Im Bereich Rheingraben Nord (der das Gebiet rund um Köln, Leverkusen, Bonn und den Rhein-Erft-Kreis umfasst) zeigten 33,1 Prozent des Gewässernetzes zu hohe Diclofenac-Werte und im Einzugsgebiet der Sieg (Bonn, Rhein-Sieg, Teile Rhein-Bergs und Oberbergs) 30,9 Prozent.

Kläranlagen in der Region: Zwei Anlagen in Rhein-Erft werden ausgebaut

Rund um Köln gibt es derzeit laut der vom Lanuv zur Verfügung gestellten Karte nur zwei kommunale Kläranlagen, bei denen die Mikroschadstoff-Filterung ausgebaut wird. Beide befinden sich im Rhein-Erft-Kreis – eine in Brühl, eine in Bergheim-Glessen. Zum Vergleich: In der gesamten Region um Rhein-Erft, Rhein-Sieg, Bonn, Rhein-Berg, Euskirchen, Oberberg und Leverkusen gibt es 108 kommunale Kläranlagen unterschiedlicher Größe.

Die Anlage in Bergheim sei ausgewählt worden, weil sie als sogenannte Membrananlage für das „vom Land geförderte Forschungs- und Entwicklungsprojekt“ geeignet sei, sagt René Düppen vom Erftverband. Dort werden Schadstoffe mit Aktivkohle gefiltert. Für dieses Verfahren habe es bis zum Testzeitraum in Deutschland an einer solchen Anlage noch keine Erfahrungen gegeben. Die Anlage ist vergleichsweise klein, sie hat eine Ausbaugröße von 9000 EW. (EW steht für „Einwohnerwert“. Er beschreibt die Anzahl der Menschen, die im Einzugsgebiet einer Kläranlage leben.)

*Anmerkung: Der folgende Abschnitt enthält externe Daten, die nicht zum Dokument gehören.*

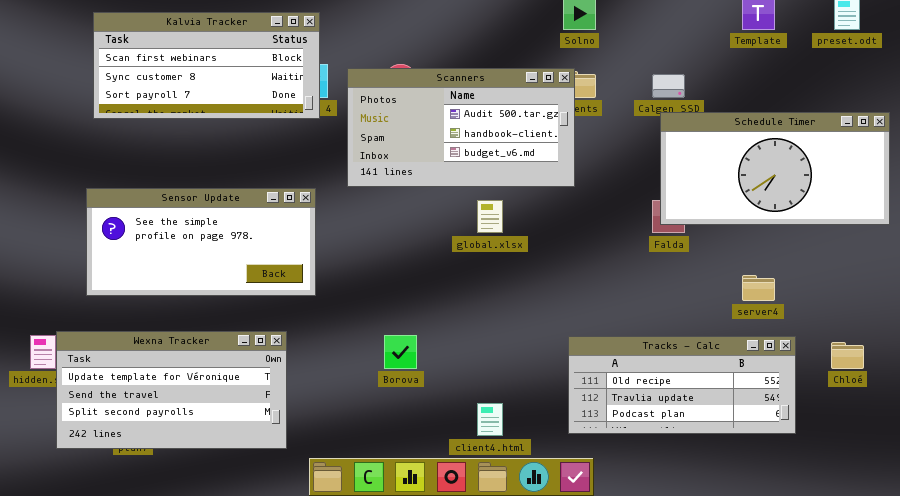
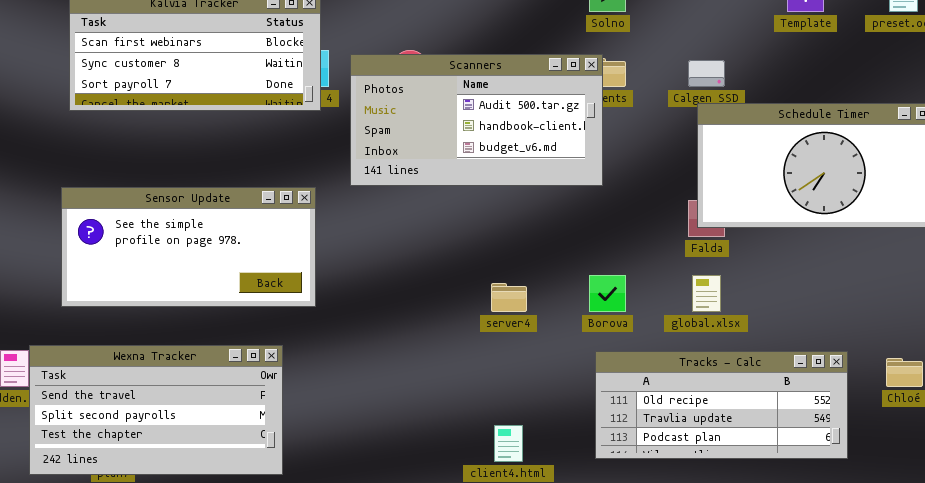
global.xlsx: [477,200,503,233] -> [692,275,721,312], moved
server4: [742,275,775,301] -> [491,283,527,312], moved
Wexna Tracker: [56,331,287,449] -> [29,345,283,475], scrolled down 1 row
Borova: [384,335,417,369] -> [589,275,626,312], moved

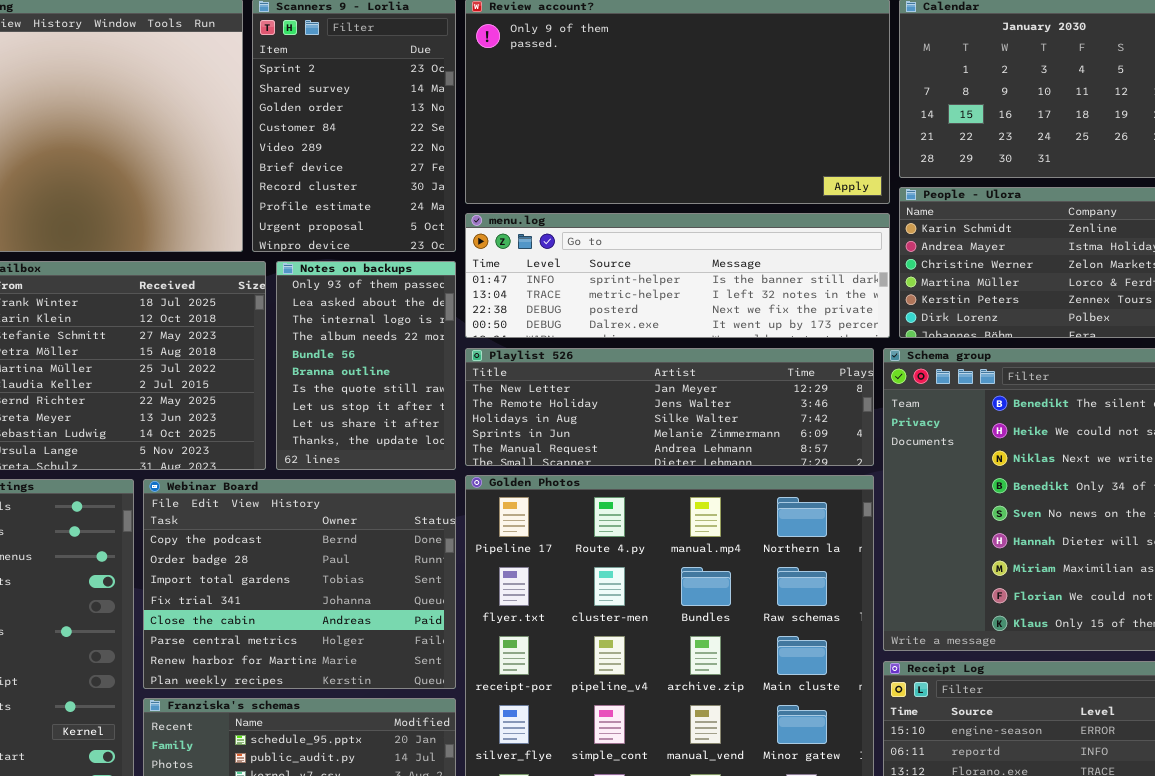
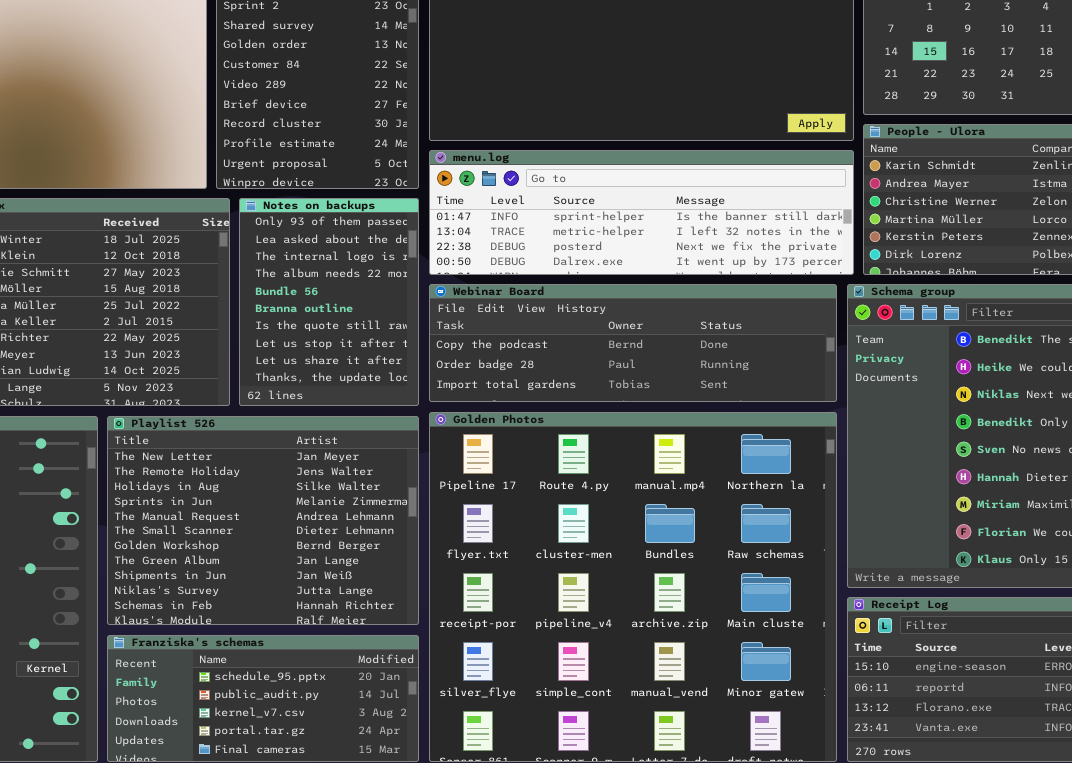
Playlist 526: [465,348,874,466] -> [107,416,419,625], moved, resized
Webinar Board: [143,479,456,689] -> [429,284,837,402], moved, resized

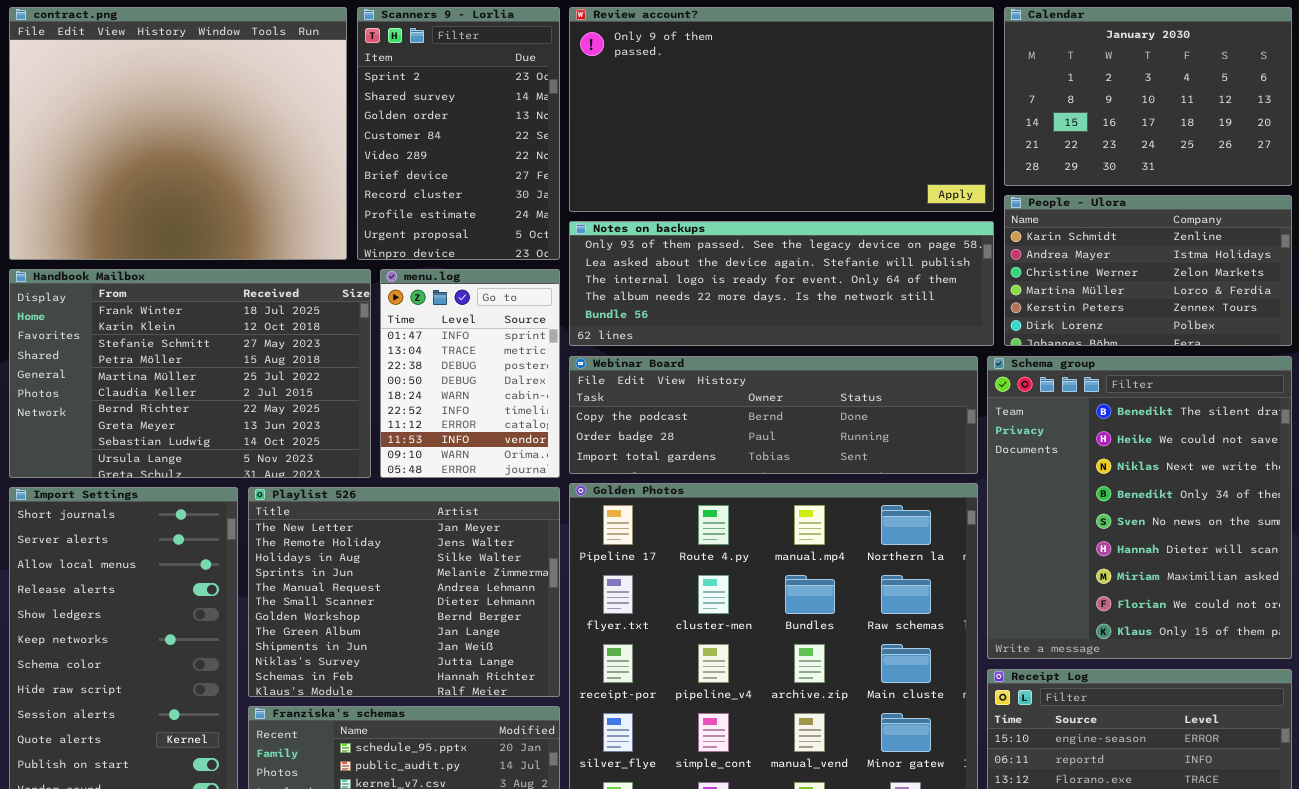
menu.log: [429,150,854,275] -> [380,269,560,478], moved, resized
Notes on backups: [239,198,419,406] -> [569,221,994,346], moved, resized

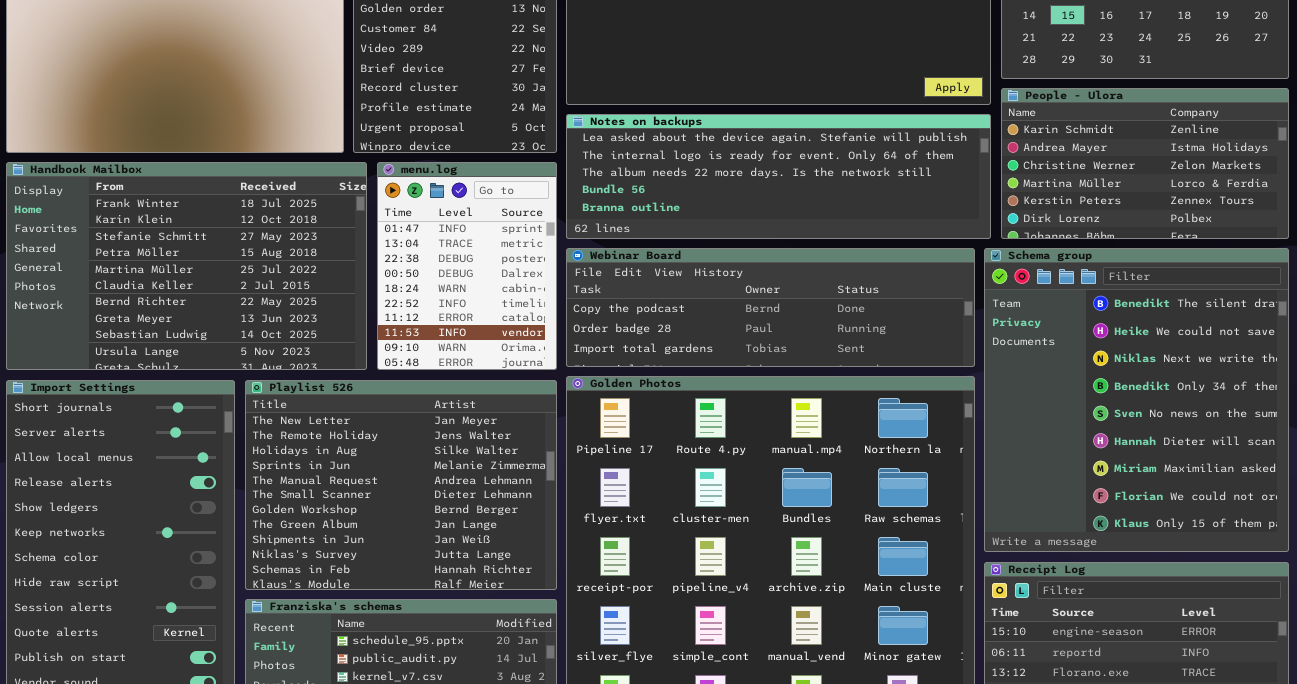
Notes on backups: [569,221,994,346] -> [566,114,991,239], scrolled down 1 row

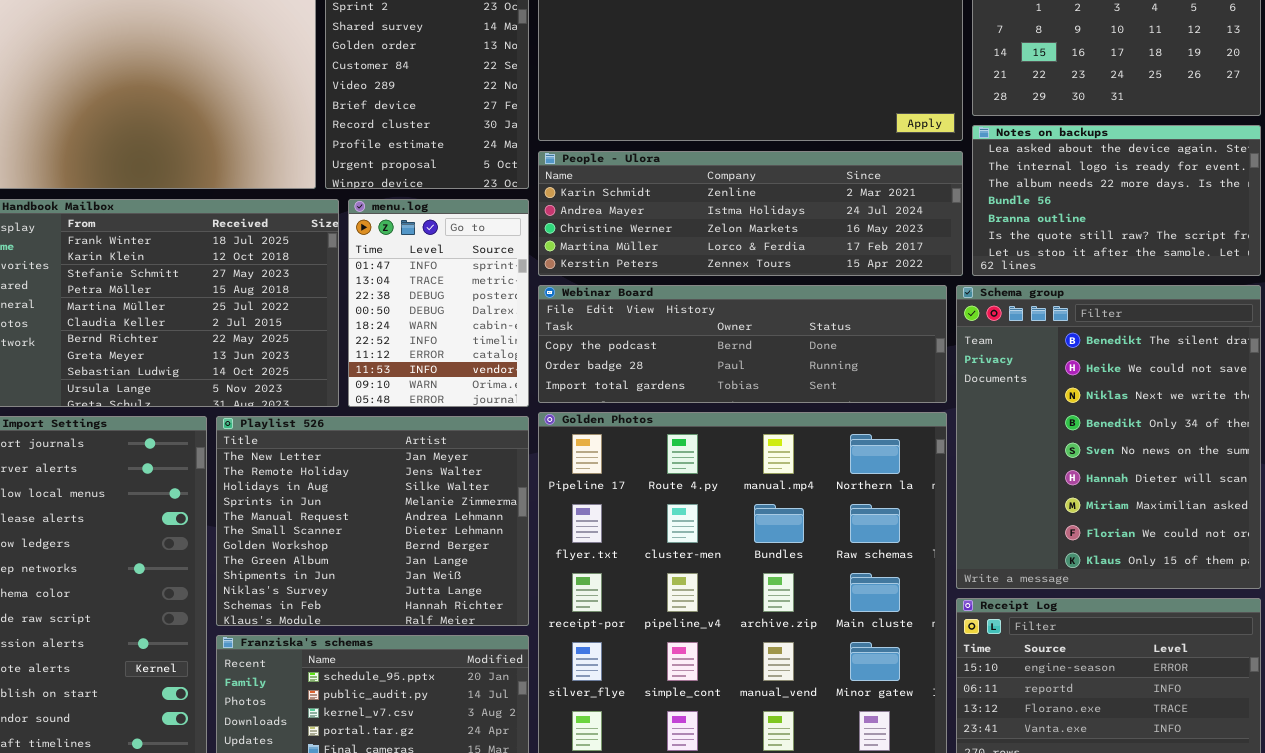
People - Ulora: [1001,88,1289,239] -> [538,151,963,276], moved, resized
Notes on backups: [566,114,991,239] -> [972,125,1261,276], moved, resized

Menschen stehen vor einer Kläranlage mit zwei großen Metall-Türmen.

Das Wasser an der Kläranlage in Bergheim-Glessen wird zusätzlich mit Aktivkohle gereinigt, bevor es in den Glessener Bach geleitet wird. (Archivbild)

Ansonsten will der Erftverband langfristig vor allem große Kläranlagen im Oberlauf für Mikroschadstoff-Filterung ausbauen, betont Düppen. So werde insgesamt eine „längere Fließgewässerstrecke entlastet“.

Wie nützlich das Verfahren ist, wird sich erst zeigen. Im Gebiet der Erft besteht nämlich noch eine Sondersituation. Laut René Düppen ergab eine Analyse, dass eine Reduzierung der Mikroschadstoffe auf die Wasserqualität der Erft, „keine hinreichende Verbesserung bewirkt, solange bergbaubedingte Belastungen in der Erft vorhanden sind.“ Aus diesem Grund beabsichtigt der Verband, zurzeit noch keine weiteren Anlagen auszubauen.

Neue EU-Richtlinie geplant: Mikroschadstoff-Reduzierung wird damit zur Pflicht

Auch laut der neuen EU-Kommunalabwasserrichtlinie sollen in Zukunft nicht grundsätzlich alle Kläranlagen in NRW für die Mikroschafstoff-Filterung ausgebaut werden. Wie die Lanuv-Sprecherin erklärt, sollen vorrangig Kläranlagen ausgebaut werden, die mehr als 150.000 Menschen versorgen. Auch geht es zunächst um Anlagen an belasteten Gewässern und in Trinkwassereinzugs- und Naturschutzgebieten.

Bei Anlagen, die weniger als 10.000 Menschen versorgen, sei ein Ausbau hingegen in der Regel nicht kosteneffizient. „In NRW gibt es 43 solcher Anlagen ab 150.000 Einwohnende. Davon sind derzeit vier ausgebaut, zwei in Bau und zwei in Planung“, so die Sprecherin.

Im NRW-Bewirtschaftungsplan der Wasserrahmenrichtlinie sei festgelegt, dass weitere 13 Kläranlagen ausgebaut werden. „Die übrigen 22 Kläranlagen ab 150.000 Einwohnende sind über die neue EU-Kommunalabwasserrichtlinie zum Ausbau verpflichtet.“ Die Richtlinie muss allerdings noch vom EU-Parlament verabschiedet werden (sie befindet sich derzeit in Überarbeitung) und dann in deutsches Recht umgesetzt werden. Dafür sind 30 Monate Zeit.